**PROBLEM DETAILS**
Set out every line of the entries below as a numbered list, leaving out any blank lines.

**DATA**
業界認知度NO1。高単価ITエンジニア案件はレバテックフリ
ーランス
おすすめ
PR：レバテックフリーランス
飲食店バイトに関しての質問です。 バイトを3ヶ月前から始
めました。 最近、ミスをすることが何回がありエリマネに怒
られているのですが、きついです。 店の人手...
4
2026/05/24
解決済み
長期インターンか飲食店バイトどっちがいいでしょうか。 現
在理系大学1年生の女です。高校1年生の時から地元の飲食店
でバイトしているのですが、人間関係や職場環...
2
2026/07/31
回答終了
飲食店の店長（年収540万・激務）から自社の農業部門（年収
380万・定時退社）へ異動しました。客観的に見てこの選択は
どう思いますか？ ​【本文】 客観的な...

**PROBLEM SOLUTION**
1. 業界認知度NO1。高単価ITエンジニア案件はレバテックフリ
2. ーランス
3. おすすめ
4. PR：レバテックフリーランス
5. 飲食店バイトに関しての質問です。 バイトを3ヶ月前から始
6. めました。 最近、ミスをすることが何回がありエリマネに怒
7. られているのですが、きついです。 店の人手...
8. 4
9. 2026/05/24
10. 解決済み
11. 長期インターンか飲食店バイトどっちがいいでしょうか。 現
12. 在理系大学1年生の女です。高校1年生の時から地元の飲食店
13. でバイトしているのですが、人間関係や職場環...
14. 2
15. 2026/07/31
16. 回答終了
17. 飲食店の店長（年収540万・激務）から自社の農業部門（年収
18. 380万・定時退社）へ異動しました。客観的に見てこの選択は
19. どう思いますか？ ​【本文】 客観的な...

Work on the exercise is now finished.